Saved entries:
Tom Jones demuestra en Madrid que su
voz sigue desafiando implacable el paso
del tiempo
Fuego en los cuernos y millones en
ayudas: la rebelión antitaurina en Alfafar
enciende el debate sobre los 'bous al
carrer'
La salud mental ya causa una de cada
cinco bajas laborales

What is expected:
Write out the data above again, word for word.

Exercise answer:
Tom Jones demuestra en Madrid que su
voz sigue desafiando implacable el paso
del tiempo
Fuego en los cuernos y millones en
ayudas: la rebelión antitaurina en Alfafar
enciende el debate sobre los 'bous al
carrer'
La salud mental ya causa una de cada
cinco bajas laborales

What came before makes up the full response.